ARUA. While reading his charge during the consecration and enthronement at Emanuel Cathedral in February 2017, Bishop Charles Collins Andaku outlined the need to professionalize the Diocesan staff for effectiveness and efficiency.
Indeed on 22nd January, 44-year-old Godfrey Naser with his trademark mild smiles, gave his first interview to the press alongside the Bishop at the Diocesan headquarters outlining the ambitious projects the Diocese intends to embark on.
The appointment of Naser, formerly the finance manager to this position of Diocesan secretary (DS) was clearly a bold step towards the said professionalization. Formerly held by senior clergy and yet the new DS is neither clergy nor of advanced age.
“In my charge, I talked about professionalism, we feel the people who have the relevant skills, knowledge, and information about a particular career or job should be employed not because you are a pastor or senior by age but we look at the ability and merit,” the prelate says of Nasser’s appointment.
Bishop Andaku believes Mr. Naser has the vision to implement the diocesan plans having worked as head laity of Onzivu Parish in Arua Urban Archdeaconry besides managing Diocese finances.
“We also want to strategically put our clergy out there to learn other professions; currently, we have one joining Muni University to pursue information sciences and another in Bugema doing masters in education management. We have three on Ph.D., one in South Africa and two in Uganda Christian University (UCU) Mukono. Some of these are personal sponsorships but if funds permit, we really want to strategize even in medicine, journalism, agriculture, etc. ” Bishop Andaku further states.
DS hits the ground running
Naser says the news of his appointment “hit him hard” because from experience the people appointed to the position have always been clergy and mostly senior people.
He is quick to assert his willingness to work with diverse people with open minds so that the ministry of the gospel can be taken to another level without compromise.
“This period, my prayer is that we can unite the youth, the elderly and the women and have one body for Christ,” he says.
Nasser observed that the Diocesan Council will sit on the 8th February to approve the first consolidated work plan and budget for both the Archdeaconries and the Secretariat.
The ambitious 2018 master plan extending to a period of 50 years is another major project Naser is charged to oversee. The first of the projects, a proposed two billion construction of office complex is already underway as the Diocese intends to implement the projects, phase by phase.
“The current building (offices) was put up in the 1960s and been renovated a number of times, it is reaching a point where it’s not habitable enough although it has strong walls yet, we feel we also need to upgrade now,” Naser added.

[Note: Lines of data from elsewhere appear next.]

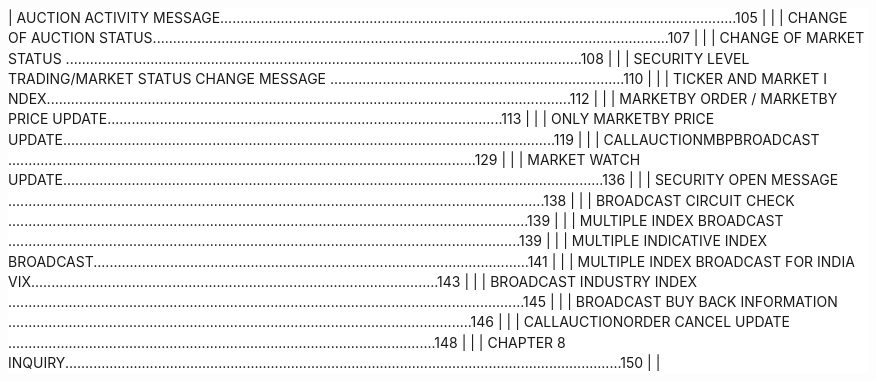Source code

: | AUCTION ACTIVITY MESSAGE................................................................................................................................105               |                                                                                                                                                            |
| CHANGE OF AUCTION STATUS................................................................................................................................107               |                                                                                                                                                            |
| CHANGE OF MARKET STATUS ................................................................................................................................108               |                                                                                                                                                            |
| SECURITY LEVEL TRADING/MARKET STATUS CHANGE MESSAGE .........................................................................110                                          |                                                                                                                                                            |
| TICKER AND MARKET I NDEX..................................................................................................................................112             |                                                                                                                                                            |
| MARKETBY ORDER / MARKETBY PRICE UPDATE..................................................................................................113                               |                                                                                                                                                            |
| ONLY MARKETBY PRICE UPDATE..........................................................................................................................119                   |                                                                                                                                                            |
| CALLAUCTIONMBPBROADCAST ....................................................................................................................129                           |                                                                                                                                                            |
| MARKET WATCH UPDATE......................................................................................................................................136              |                                                                                                                                                            |
| SECURITY OPEN MESSAGE .....................................................................................................................................138            |                                                                                                                                                            |
| BROADCAST CIRCUIT CHECK .................................................................................................................................139              |                                                                                                                                                            |
| MULTIPLE INDEX BROADCAST ...............................................................................................................................139               |                                                                                                                                                            |
| MULTIPLE INDICATIVE INDEX BROADCAST............................................................................................................141                        |                                                                                                                                                            |
| MULTIPLE INDEX BROADCAST FOR INDIA VIX.....................................................................................................143                            |                                                                                                                                                            |
| BROADCAST INDUSTRY INDEX ................................................................................................................................145              |                                                                                                                                                            |
| BROADCAST BUY BACK INFORMATION ...................................................................................................................146                     |                                                                                                                                                            |
| CALLAUCTIONORDER CANCEL UPDATE ..........................................................................................................148                              |                                                                                                                                                            |
| CHAPTER 8 INQUIRY..........................................................................................................................................150            |                                                                                                                                                            |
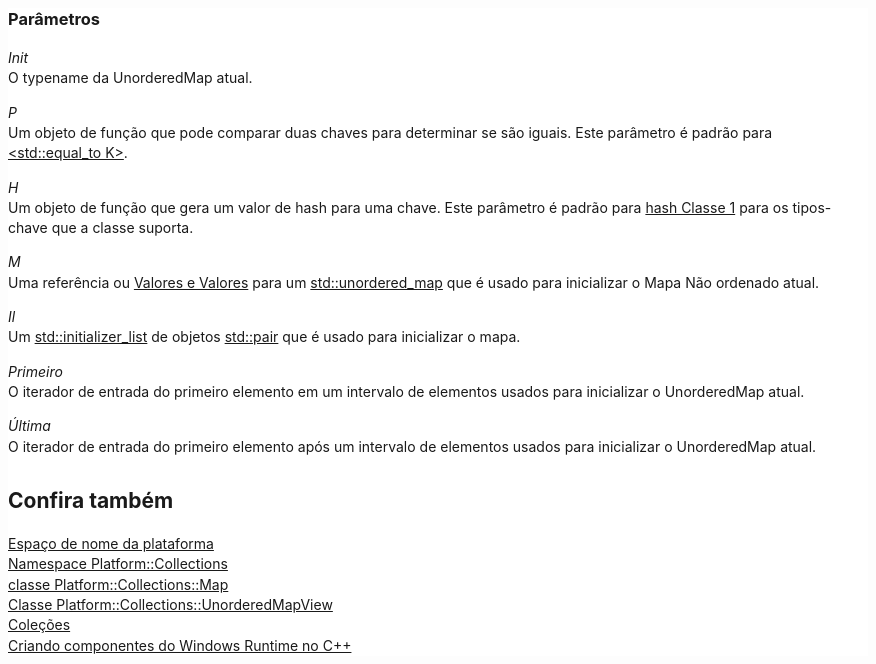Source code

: ### <a name="parameters"></a>Parâmetros

*Init*<br/>
O typename da UnorderedMap atual.

*P*<br/>
Um objeto de função que pode comparar duas chaves para determinar se são iguais. Este parâmetro é padrão para [\<std::equal_to K>](../standard-library/equal-to-struct.md).

*H*<br/>
Um objeto de função que gera um valor de hash para uma chave. Este parâmetro é padrão para [hash Classe 1](../standard-library/hash-class.md) para os tipos-chave que a classe suporta.

*M*<br/>
Uma referência ou [Valores e Valores](../cpp/lvalues-and-rvalues-visual-cpp.md) para um [std::unordered_map](../standard-library/unordered-map-class.md) que é usado para inicializar o Mapa Não ordenado atual.

*Il*<br/>
Um [std::initializer_list](../standard-library/initializer-list-class.md) de objetos [std::pair](../standard-library/pair-structure.md) que é usado para inicializar o mapa.

*Primeiro*<br/>
O iterador de entrada do primeiro elemento em um intervalo de elementos usados para inicializar o UnorderedMap atual.

*Última*<br/>
O iterador de entrada do primeiro elemento após um intervalo de elementos usados para inicializar o UnorderedMap atual.

## <a name="see-also"></a>Confira também

[Espaço de nome da plataforma](platform-namespace-c-cx.md)<br/>
[Namespace Platform::Collections](../cppcx/platform-collections-namespace.md)<br/>
[classe Platform::Collections::Map](../cppcx/platform-collections-map-class.md)<br/>
[Classe Platform::Collections::UnorderedMapView](../cppcx/platform-collections-unorderedmapview-class.md)<br/>
[Coleções](../cppcx/collections-c-cx.md)<br/>
[Criando componentes do Windows Runtime no C++](/windows/uwp/winrt-components/creating-windows-runtime-components-in-cpp)
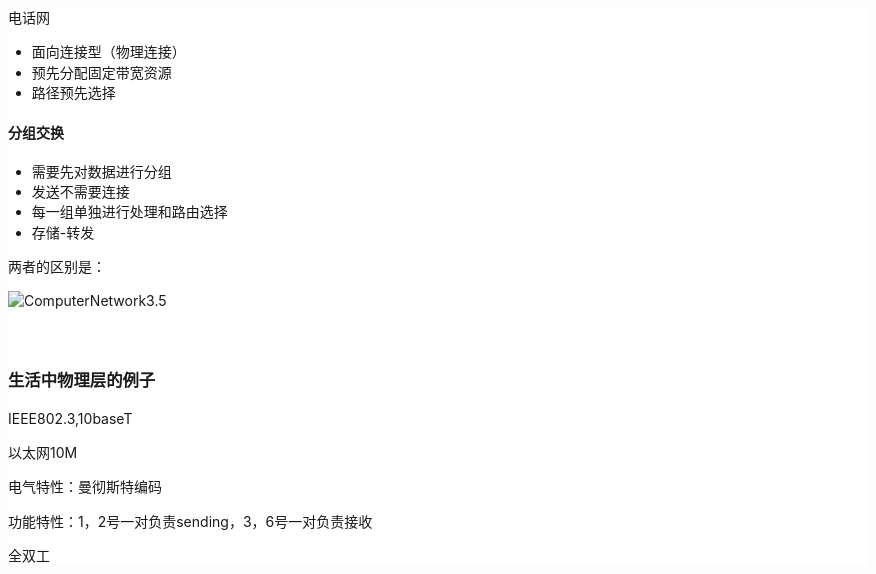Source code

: 电话网

- 面向连接型（物理连接）
- 预先分配固定带宽资源
- 路径预先选择

#### 分组交换

- 需要先对数据进行分组
- 发送不需要连接
- 每一组单独进行处理和路由选择
- 存储-转发



两者的区别是：

![ComputerNetwork3.5](https://ichirinko-blog-img-1.oss-cn-shenzhen.aliyuncs.com/Pic_res/ComputerNetwork/3/202304250015326.JPG)

<br>

### 生活中物理层的例子

IEEE802.3,10baseT

以太网10M

电气特性：曼彻斯特编码

功能特性：1，2号一对负责sending，3，6号一对负责接收

全双工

By press time, works had started with the outer fencing to secure the place; the actual construction could take up to two years with a cost of over two billion shillings according to the contractor’s estimates.

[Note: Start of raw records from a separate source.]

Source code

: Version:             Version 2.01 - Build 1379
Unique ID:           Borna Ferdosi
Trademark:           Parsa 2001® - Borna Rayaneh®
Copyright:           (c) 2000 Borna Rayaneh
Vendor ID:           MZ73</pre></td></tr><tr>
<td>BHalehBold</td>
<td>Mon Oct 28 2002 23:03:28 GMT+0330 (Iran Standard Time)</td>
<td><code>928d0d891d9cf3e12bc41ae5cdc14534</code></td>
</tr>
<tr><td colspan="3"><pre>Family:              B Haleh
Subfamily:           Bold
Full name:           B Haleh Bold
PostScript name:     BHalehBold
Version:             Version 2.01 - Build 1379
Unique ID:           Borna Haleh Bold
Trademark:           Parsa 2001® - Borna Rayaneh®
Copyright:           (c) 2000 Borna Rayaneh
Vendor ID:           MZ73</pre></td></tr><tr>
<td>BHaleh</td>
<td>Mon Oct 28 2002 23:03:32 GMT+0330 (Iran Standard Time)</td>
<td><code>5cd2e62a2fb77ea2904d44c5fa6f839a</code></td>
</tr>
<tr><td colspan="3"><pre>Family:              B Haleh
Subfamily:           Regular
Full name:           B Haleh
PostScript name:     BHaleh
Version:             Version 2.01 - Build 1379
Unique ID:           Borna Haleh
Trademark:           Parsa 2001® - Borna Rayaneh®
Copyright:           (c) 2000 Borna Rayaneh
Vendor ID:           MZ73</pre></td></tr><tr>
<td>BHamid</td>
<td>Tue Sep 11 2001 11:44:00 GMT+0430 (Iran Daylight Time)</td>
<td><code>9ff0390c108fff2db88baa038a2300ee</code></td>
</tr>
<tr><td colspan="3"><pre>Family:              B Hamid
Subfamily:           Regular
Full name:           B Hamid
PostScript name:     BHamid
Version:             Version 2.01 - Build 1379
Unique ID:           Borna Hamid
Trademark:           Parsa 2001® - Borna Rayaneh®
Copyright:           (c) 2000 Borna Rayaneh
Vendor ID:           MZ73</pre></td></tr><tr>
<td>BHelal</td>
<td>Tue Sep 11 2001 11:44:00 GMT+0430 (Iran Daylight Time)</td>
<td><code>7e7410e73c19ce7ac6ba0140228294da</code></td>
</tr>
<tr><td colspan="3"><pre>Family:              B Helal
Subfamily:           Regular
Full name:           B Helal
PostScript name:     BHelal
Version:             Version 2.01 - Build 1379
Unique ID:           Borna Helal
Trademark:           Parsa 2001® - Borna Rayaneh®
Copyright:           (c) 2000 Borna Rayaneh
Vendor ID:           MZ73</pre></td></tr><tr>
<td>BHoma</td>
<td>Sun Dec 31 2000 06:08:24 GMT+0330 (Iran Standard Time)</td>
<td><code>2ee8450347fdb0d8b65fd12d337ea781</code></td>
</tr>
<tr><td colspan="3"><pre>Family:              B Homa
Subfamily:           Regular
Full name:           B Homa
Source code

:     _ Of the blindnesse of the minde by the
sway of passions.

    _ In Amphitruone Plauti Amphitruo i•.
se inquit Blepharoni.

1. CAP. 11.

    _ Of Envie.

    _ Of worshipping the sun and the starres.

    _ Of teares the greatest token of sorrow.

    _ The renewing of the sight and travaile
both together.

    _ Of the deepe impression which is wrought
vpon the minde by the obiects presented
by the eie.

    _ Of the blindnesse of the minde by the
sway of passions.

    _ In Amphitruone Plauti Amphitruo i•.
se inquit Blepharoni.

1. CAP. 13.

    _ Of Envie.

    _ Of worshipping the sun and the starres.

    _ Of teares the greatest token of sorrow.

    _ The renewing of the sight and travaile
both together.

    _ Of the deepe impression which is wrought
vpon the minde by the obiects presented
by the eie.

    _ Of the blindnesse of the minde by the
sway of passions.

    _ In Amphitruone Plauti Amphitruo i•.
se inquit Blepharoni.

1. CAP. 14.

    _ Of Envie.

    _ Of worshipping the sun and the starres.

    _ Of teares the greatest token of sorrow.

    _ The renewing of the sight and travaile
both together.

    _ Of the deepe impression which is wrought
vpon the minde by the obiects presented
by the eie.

Other developmental projects
The Diocese is set to purchase a lorry for income generation but more importantly, to help in the transfer of clergy. The lorry deal by press time was nearing completion to be expected in the Diocese before the end of February.
The 10-billion shillings strategic plan lasting up to 2023 is yet another of the major projects, heads of departments are to come up with each year’s plan in their meetings and Naser expresses optimism it will yield the intended fruits.
Since his enthronement, Bishop Andaku has taken a tough stance against environmental degradation, confirmation candidates required to plant trees and a Sunday dedicated to environmental protection. This year the Diocese plans to roll out the project on Sunday, March 17th dubbed ‘Tree Sunday.’
Naser says the Diocese registered improvements between 15-20% in Christmas giving’s, a major source of the Church funding in 2018 as compared to the previous years, a sign of “spiritual, economic and physical development”.
During his last days in office, retired Bishop Dr. Joel Obetia decried the low-income base of the Church not only in Madi and West Nile but across the country.
Dr. Obetia in the interview praised the sister Kenyan Church which he says had invested in various projects that generate income for the Church.